Update contamination without retraining

Question

Update contamination without retraining

jesuinovieira opened this issue a year ago · comments

Given that "contamination is just a universal parameter across all detection algorithms. what it is doing is to simply rank all points by raw outlier scores and then mark the top %contamination as outliers", can you modify the contamination value after the training phase?

For instance, if you initially trained the classifier with a contamination value of 0.01 but now wish to increase it to 0.1 without retraining the model. Is such an update feasible?

Yue Zhao · Answer 1 · Tue Jul 18 2023 01:11:44 GMT+0800 (China Standard Time)

given your model is clf = KNN()
at any moment you can

clf.contamination = 0.01

Jesuino Vieira · Answer 2 · Tue Jul 18 2023 02:17:14 GMT+0800 (China Standard Time)

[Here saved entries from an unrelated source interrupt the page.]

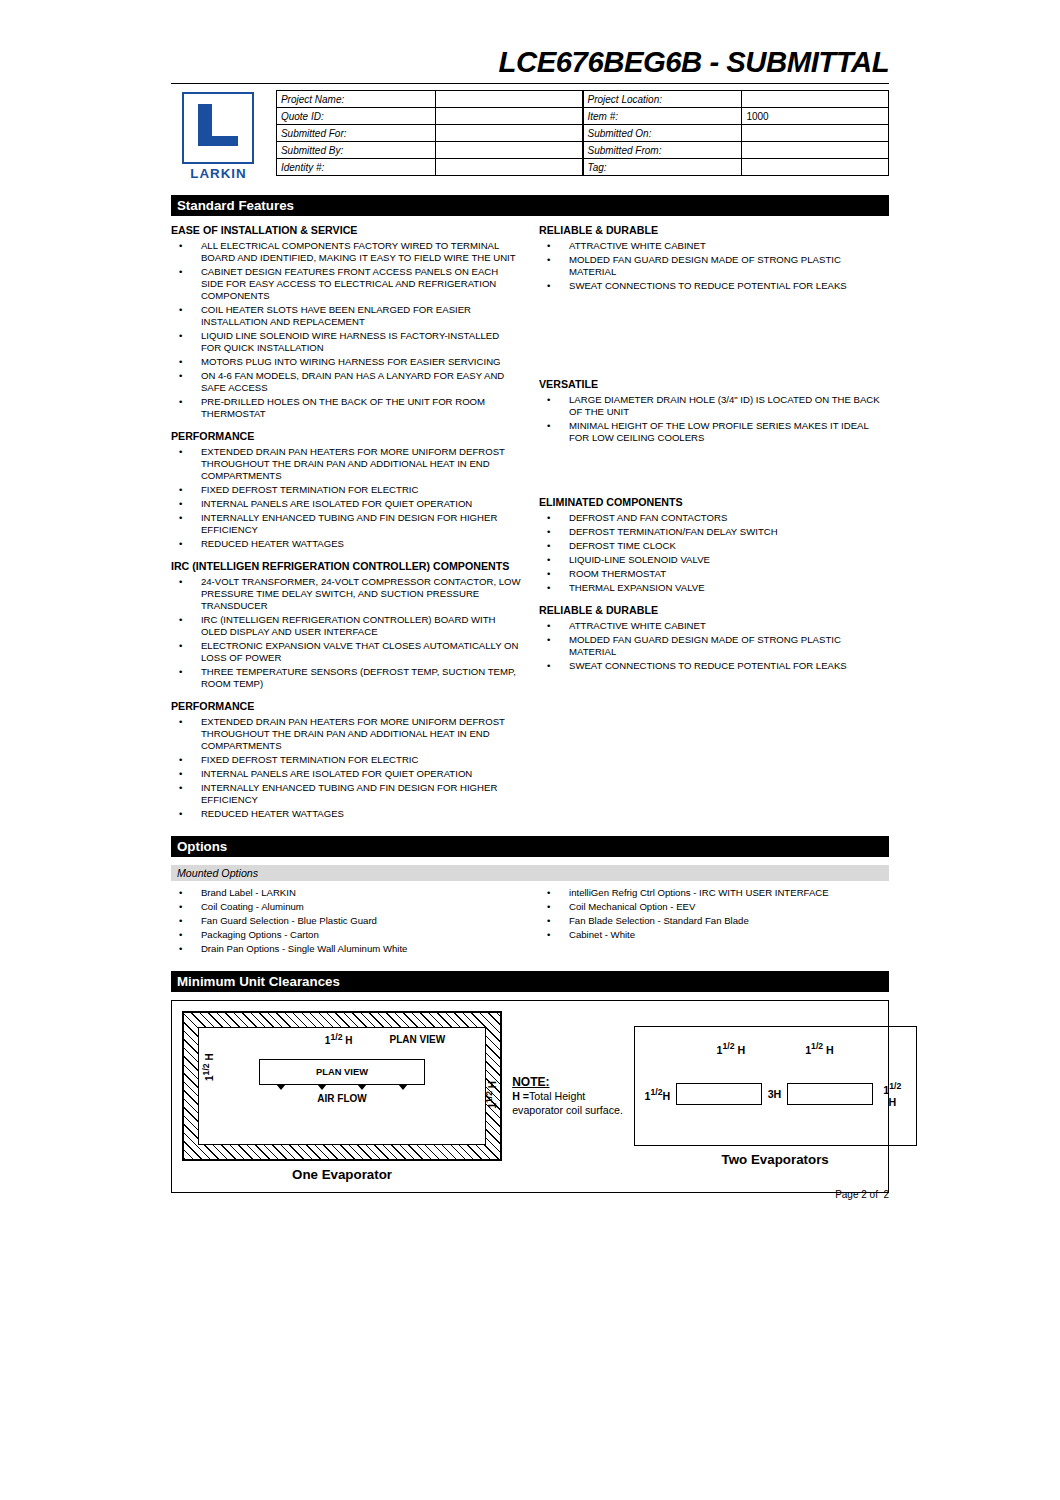LCE676BEG6B - SUBMITTAL
LARKIN
| Project Name: | |
| Quote ID: | |
| Submitted For: | |
| Submitted By: | |
| Identity #: | |
| Project Location: | |
| Item #: | 1000 |
| Submitted On: | |
| Submitted From: | |
| Tag: | |
Standard Features
Ease of Installation & Service
All electrical components factory wired to terminal board and identified, making it easy to field wire the unit
Cabinet design features front access panels on each side for easy access to electrical and refrigeration components
Coil heater slots have been enlarged for easier installation and replacement
Liquid line solenoid wire harness is factory-installed for quick installation
Motors plug into wiring harness for easier servicing
On 4-6 fan models, drain pan has a lanyard for easy and safe access
Pre-drilled holes on the back of the unit for room thermostat
Performance
Extended drain pan heaters for more uniform defrost throughout the drain pan and additional heat in end compartments
Fixed defrost termination for electric
Internal panels are isolated for quiet operation
Internally enhanced tubing and fin design for higher efficiency
Reduced heater wattages
IRC (Intelligen Refrigeration Controller) Components
24-volt transformer, 24-volt compressor contactor, low pressure time delay switch, and suction pressure transducer
IRC (Intelligen Refrigeration Controller) board with OLED display and user interface
Electronic expansion valve that closes automatically on loss of power
Three temperature sensors (defrost temp, suction temp, room temp)
Performance
Extended drain pan heaters for more uniform defrost throughout the drain pan and additional heat in end compartments
Fixed defrost termination for electric
Internal panels are isolated for quiet operation
Internally enhanced tubing and fin design for higher efficiency
Reduced heater wattages
Reliable & Durable
Attractive white cabinet
Molded fan guard design made of strong plastic material
Sweat connections to reduce potential for leaks
Versatile
Large diameter drain hole (3/4" ID) is located on the back of the unit
Minimal height of the low profile series makes it ideal for low ceiling coolers
Eliminated Components
Defrost and fan contactors
Defrost termination/fan delay switch
Defrost time clock
Liquid-line solenoid valve
Room thermostat
Thermal expansion valve
Reliable & Durable
Attractive white cabinet
Molded fan guard design made of strong plastic material
Sweat connections to reduce potential for leaks
Options
Mounted Options
Brand Label - LARKIN
Coil Coating - Aluminum
Fan Guard Selection - Blue Plastic Guard
Packaging Options - Carton
Drain Pan Options - Single Wall Aluminum White
intelliGen Refrig Ctrl Options - IRC WITH USER INTERFACE
Coil Mechanical Option - EEV
Fan Blade Selection - Standard Fan Blade
Cabinet - White
Minimum Unit Clearances
PLAN VIEW 11/2 H 11/2 H 11/2 H
PLAN VIEW
AIR FLOW
One Evaporator
NOTE:
H =Total Height evaporator coil surface.
11/2 H 11/2 H
11/2 H
3H
11/2 H
Two Evaporators
Page 2 of 2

The predicted output remains unchanged despite these adjustments, as you can see below:

from pyod.models.iforest import IForest
from pyod.utils.data import generate_data

contamination = 0.5
X_train, X_test, _, _ = generate_data(
    n_train=1000, n_test=500, n_features=5, contamination=contamination, random_state=42
)

# Train clf with default contamination (0.1)
clf = IForest()
clf.fit(X_train)

y_hat = clf.predict(X_test)

print(f"Contamination: {round(clf.contamination, 5)}")
print(f"Test: {(y_hat == 1).sum()} out of {len(X_test)}\n")

# Update contamination to 0.5 and predict again
clf.contamination = contamination
y_hat = clf.predict(X_test)

print(f"Contamination: {round(clf.contamination, 5)}")
print(f"Test: {(y_hat == 1).sum()} out of {len(X_test)}")

Contamination: 0.1
Test: 65 out of 500

Contamination: 0.5
Test: 65 out of 500

Upon inspecting the codebase, I wonder if I should invoke _process_decision_scores or a similar method to update clf.threshold_, which is utilized in predict()?

Jesuino Vieira · Answer 3 · Wed Jul 19 2023 01:35:42 GMT+0800 (China Standard Time)

The modifications made to the code seem to be producing the desired results. By inserting clf._process_decision_scores() immediately after updating the contamination parameter, the new output is as follows:

Contamination: 0.1
Test: 61 out of 500

Contamination: 0.5
Test: 244 out of 500

Could you kindly verify if these modifications are safe and the approach is appropriate?

Yue Zhao · Answer 4 · Wed Jul 19 2023 17:52:08 GMT+0800 (China Standard Time)

this appears to be good!